Make sure you are in the data directory with the tutorial files.


In [ ]:
cd data

Build an index called PccAS_v3_kallisto from transcript sequences in PccAS_v3_transcripts.fa.


In [ ]:
kallisto index -i PccAS_v3_kallisto PccAS_v3_transcripts.fa

Quantify the transcript expression levels for the MT1 sample with 100 bootstrap samples and calling the output directory MT1.


In [ ]:
kallisto quant -i PccAS_v3_kallisto -o MT1 -b 100 MT1_1.fastq MT1_2.fastq

You'll find your Kallisto results in a new output directory which we called MT1. Let's take a look.


In [ ]:
ls MT1

Running kallisto quant generated three output files in our MT1 folder:

  • abundance.h5
    HDF5 binary file containing run info, abundance esimates, bootstrap estimates, and transcript length information length.
  • abundance.tsv
    Plain text file containing abundance estimates (doesn't contain bootstrap estimates).
  • run_info.json
    JSON file containing information about the run.

Note: when the number of bootstrap values (-b) is very high, Kallisto will generate a large amount of data. To help, it outputs bootstrap results in HDF5 format (abundance.h5). This file can be read directly by sleuth.

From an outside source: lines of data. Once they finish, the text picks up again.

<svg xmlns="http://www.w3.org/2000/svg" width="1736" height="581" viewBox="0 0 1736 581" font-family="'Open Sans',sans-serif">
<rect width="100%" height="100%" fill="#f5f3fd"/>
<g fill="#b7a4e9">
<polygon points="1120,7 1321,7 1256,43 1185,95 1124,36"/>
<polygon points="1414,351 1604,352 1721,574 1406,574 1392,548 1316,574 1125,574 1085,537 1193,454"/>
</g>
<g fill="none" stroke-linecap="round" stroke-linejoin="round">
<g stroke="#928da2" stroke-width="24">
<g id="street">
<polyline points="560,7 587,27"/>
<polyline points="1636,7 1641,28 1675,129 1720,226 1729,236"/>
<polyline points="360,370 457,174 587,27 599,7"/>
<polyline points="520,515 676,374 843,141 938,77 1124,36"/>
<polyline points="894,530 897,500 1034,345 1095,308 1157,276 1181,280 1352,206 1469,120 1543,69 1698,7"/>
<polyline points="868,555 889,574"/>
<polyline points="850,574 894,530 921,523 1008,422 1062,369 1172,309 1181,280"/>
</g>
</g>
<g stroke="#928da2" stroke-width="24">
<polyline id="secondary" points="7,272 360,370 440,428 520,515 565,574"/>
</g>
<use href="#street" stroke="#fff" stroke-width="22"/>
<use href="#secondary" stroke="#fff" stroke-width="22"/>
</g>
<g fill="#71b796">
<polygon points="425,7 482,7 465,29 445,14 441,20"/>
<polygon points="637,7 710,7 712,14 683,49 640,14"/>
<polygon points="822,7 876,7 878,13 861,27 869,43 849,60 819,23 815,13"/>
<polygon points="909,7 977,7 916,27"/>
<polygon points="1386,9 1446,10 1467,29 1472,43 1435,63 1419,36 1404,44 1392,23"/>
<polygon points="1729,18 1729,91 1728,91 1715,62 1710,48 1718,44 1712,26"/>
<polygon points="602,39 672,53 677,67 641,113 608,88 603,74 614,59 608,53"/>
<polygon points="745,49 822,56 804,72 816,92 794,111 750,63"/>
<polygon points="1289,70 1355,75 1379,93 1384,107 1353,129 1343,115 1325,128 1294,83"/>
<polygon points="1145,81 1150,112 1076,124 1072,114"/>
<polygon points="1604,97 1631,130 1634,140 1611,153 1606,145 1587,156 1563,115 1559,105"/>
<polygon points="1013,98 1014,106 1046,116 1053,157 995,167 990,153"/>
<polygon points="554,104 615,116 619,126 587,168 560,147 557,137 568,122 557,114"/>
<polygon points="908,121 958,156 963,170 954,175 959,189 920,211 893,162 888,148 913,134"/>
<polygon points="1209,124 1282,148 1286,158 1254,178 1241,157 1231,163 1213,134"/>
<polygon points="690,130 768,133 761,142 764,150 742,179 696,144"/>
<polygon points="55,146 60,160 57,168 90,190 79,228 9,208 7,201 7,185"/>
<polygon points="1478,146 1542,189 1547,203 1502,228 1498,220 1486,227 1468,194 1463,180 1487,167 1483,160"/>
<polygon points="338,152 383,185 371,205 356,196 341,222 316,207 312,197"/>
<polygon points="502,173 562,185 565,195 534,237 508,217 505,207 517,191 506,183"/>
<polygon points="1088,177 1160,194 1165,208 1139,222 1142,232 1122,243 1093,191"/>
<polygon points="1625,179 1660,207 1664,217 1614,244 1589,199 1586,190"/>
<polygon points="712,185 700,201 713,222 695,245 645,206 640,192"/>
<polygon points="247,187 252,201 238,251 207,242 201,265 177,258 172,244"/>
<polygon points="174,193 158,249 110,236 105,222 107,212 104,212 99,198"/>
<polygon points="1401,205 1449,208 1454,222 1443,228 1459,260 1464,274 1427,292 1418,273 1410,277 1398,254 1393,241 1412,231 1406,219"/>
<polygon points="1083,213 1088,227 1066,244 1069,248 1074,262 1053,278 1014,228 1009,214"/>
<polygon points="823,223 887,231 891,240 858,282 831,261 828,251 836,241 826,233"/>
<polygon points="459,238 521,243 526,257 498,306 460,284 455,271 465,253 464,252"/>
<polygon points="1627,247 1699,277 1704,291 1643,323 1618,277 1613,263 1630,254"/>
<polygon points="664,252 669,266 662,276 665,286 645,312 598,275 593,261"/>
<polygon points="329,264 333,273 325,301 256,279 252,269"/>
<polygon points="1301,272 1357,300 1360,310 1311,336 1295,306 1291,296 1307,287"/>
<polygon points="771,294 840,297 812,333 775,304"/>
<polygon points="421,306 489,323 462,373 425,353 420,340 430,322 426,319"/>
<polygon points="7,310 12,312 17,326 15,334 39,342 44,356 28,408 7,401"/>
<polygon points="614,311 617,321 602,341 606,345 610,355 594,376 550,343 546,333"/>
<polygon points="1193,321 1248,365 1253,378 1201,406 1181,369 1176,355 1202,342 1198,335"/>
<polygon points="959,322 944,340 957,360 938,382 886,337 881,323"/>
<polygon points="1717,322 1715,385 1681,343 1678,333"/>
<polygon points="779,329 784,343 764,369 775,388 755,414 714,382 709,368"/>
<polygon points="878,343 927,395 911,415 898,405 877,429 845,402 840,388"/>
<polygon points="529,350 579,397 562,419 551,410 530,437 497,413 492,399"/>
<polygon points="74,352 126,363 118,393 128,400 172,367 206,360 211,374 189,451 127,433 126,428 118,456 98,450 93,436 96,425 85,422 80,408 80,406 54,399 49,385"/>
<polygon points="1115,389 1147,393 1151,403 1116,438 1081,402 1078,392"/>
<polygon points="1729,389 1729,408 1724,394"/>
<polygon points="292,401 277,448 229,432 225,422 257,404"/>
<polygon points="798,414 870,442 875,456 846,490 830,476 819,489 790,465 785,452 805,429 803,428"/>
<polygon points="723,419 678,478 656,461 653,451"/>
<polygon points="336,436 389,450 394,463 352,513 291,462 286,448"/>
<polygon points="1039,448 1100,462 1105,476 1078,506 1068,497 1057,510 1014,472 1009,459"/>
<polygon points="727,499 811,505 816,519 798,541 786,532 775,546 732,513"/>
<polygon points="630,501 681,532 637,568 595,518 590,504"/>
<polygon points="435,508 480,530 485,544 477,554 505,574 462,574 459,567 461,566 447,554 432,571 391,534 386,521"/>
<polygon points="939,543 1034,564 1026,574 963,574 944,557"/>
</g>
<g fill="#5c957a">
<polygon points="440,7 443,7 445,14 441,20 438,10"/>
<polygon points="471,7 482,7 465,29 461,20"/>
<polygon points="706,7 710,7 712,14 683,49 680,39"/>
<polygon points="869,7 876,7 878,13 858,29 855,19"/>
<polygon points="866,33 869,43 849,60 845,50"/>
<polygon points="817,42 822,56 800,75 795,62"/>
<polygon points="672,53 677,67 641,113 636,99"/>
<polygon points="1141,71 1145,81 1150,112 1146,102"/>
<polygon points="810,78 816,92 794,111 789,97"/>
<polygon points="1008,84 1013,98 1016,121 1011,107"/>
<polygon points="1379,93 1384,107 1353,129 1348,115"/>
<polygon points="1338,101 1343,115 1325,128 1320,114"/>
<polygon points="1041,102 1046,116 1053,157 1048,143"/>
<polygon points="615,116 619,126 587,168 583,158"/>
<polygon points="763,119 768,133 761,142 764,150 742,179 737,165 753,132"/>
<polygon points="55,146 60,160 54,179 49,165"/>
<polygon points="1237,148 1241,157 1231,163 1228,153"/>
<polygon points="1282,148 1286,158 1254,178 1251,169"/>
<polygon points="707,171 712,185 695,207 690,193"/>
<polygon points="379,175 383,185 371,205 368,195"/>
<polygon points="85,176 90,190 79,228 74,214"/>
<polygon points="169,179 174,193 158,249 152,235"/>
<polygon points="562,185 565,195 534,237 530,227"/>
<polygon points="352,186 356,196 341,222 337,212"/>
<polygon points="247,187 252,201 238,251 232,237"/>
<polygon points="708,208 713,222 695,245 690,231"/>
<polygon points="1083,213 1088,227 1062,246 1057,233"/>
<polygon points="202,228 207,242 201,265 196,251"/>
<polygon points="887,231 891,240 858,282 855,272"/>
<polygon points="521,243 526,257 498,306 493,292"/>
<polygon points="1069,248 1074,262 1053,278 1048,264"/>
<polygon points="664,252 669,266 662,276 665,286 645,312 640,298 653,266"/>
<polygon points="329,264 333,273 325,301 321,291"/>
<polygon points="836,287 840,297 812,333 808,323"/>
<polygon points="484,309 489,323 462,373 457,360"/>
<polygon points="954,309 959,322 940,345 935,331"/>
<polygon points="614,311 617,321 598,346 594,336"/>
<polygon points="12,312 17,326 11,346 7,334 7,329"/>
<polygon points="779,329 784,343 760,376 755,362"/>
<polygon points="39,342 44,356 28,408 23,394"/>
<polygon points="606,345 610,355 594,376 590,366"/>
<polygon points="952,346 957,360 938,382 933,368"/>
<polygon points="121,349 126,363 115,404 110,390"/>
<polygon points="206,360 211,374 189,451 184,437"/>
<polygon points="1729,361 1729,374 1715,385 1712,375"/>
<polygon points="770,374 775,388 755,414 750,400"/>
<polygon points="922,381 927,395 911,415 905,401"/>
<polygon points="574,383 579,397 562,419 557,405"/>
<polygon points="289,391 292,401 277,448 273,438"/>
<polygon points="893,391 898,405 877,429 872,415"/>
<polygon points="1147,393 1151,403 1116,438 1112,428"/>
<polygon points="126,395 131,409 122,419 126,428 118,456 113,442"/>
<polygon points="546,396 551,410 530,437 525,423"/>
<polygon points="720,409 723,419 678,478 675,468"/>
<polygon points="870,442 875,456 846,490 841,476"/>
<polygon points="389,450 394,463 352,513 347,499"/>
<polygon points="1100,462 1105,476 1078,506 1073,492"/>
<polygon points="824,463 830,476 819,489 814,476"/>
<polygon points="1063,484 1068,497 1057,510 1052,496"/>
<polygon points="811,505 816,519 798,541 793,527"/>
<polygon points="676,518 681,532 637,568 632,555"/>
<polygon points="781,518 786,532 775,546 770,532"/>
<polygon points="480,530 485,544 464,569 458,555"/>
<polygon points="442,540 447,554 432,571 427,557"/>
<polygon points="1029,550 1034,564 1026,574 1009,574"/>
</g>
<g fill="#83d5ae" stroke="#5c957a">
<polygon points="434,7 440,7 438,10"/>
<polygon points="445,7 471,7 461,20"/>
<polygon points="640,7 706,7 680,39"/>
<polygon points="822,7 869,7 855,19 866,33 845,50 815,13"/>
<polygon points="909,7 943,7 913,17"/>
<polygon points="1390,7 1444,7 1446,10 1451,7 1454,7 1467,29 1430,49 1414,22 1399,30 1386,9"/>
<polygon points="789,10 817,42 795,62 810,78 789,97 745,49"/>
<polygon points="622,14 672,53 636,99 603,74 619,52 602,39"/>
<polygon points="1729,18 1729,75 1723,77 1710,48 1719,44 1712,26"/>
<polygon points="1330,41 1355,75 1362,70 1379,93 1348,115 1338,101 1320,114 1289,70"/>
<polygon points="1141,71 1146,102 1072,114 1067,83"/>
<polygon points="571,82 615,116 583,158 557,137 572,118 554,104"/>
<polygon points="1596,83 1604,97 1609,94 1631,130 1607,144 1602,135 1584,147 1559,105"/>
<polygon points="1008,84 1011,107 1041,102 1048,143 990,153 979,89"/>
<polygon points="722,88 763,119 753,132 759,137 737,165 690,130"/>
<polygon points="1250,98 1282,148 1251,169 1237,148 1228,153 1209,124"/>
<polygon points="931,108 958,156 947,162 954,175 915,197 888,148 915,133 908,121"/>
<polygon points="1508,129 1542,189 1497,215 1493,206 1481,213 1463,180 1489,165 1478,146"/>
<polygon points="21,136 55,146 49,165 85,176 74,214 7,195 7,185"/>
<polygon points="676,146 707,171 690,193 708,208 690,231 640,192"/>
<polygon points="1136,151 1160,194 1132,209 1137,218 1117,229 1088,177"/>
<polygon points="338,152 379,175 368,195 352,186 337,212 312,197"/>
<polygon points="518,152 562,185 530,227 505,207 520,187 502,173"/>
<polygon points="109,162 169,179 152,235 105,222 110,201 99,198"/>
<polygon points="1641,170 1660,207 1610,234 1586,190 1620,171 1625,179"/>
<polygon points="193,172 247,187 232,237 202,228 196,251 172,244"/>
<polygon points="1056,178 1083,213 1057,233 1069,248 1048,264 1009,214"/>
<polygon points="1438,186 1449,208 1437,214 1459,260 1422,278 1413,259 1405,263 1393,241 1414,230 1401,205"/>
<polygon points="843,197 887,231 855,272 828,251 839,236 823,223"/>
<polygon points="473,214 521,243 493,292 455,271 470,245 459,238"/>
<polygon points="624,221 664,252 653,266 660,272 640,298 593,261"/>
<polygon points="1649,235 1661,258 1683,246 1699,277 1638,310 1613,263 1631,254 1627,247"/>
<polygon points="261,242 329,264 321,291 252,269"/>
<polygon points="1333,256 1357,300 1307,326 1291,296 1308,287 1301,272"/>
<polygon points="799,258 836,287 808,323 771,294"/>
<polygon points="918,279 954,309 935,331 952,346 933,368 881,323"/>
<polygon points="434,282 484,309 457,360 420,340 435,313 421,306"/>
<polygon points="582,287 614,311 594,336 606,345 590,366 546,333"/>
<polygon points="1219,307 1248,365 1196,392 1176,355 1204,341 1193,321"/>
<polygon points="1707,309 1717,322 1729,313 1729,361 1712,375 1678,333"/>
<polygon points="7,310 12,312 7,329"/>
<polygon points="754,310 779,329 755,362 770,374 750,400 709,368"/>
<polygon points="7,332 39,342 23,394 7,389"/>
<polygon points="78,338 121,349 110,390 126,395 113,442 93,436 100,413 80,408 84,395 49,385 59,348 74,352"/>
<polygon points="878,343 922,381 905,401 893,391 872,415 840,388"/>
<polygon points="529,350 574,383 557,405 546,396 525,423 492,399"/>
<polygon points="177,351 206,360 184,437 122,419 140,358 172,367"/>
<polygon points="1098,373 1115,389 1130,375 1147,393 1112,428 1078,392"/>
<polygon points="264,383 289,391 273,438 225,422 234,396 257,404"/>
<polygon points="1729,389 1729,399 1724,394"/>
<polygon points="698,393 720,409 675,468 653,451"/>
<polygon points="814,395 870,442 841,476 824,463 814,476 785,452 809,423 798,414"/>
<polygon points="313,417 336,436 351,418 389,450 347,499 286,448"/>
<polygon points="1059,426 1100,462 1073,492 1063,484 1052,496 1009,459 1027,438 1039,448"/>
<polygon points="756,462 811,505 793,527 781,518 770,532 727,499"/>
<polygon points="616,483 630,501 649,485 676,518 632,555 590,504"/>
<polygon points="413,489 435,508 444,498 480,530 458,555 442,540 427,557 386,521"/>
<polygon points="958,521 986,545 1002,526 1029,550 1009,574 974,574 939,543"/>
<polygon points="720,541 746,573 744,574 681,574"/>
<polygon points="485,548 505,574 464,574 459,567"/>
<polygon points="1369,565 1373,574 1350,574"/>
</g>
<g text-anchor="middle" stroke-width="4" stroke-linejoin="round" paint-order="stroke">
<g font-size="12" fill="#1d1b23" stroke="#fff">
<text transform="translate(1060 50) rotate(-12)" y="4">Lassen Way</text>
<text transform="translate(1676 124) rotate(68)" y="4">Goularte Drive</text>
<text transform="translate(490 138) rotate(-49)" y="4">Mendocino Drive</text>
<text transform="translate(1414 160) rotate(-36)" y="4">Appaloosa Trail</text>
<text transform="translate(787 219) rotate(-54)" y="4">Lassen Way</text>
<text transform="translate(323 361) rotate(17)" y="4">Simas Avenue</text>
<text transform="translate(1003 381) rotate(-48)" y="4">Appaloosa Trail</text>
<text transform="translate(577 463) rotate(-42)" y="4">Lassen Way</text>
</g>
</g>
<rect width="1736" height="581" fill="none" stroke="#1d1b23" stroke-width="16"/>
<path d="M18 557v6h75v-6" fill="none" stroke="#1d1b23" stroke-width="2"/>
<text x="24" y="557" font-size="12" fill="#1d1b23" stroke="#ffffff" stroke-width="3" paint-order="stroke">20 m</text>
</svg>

In the MT1/abundance.tsv file we have the abundance estimates for each gene for the MT1 sample. Let's take a quick look.


In [ ]:
head MT1/abundance.tsv

In MT1/abundance.tsv there are five columns which give us information about the transcript abundances for our MT1 sample.

  • target_id
    Unique transcript identifier.
  • length
    Number of bases found in exons.
  • eff_length
    Effective length. Uses fragment length distribution to determine the effective number of positions that can be sampled on each transcript.
  • est_counts
    Estimated counts*. This may not always be an integer as reads which map to multiple transcripts are fractionally assigned to each of the corresponding transcripts.
  • tpm
    Transcripts per million. Normalised value accounting for length and sequence depth bias.

In the last column we have our normalised abundance value for each gene. These are our transcripts per million or TPM. If you have time at the end of this tutorial, see our normalisation guide which covers common normalisation methods and has a bonus exercise.

To get the result for a specific gene, we can use grep.


In [ ]:
grep PCHAS_0100100 MT1/abundance.tsv

If we wanted to get the TPM value for a particular gene, we can use awk.


In [ ]:
awk -F"\t" '$1=="PCHAS_0100100" {print $5}' MT1/abundance.tsv

Use kallisto quant four more times, for the MT2 sample and the three SBP samples.


Questions

Q1: What k-mer length was used to build the Kallisto index?

Hint: look at the terminal output from kallisto index

Q2: How many transcript sequences are there in PccAS_v3_transcripts.fa?

Hint: you can use grep or look at the terminal output from kallisto quant or in the run_info.json files

Q3: What is the transcripts per million (TPM) value for PCHAS_1402500 in each of the samples?

Hint: use grep to look at the abundance.tsv files

Q4: Do you think PCHAS_1402500 is differentially expressed?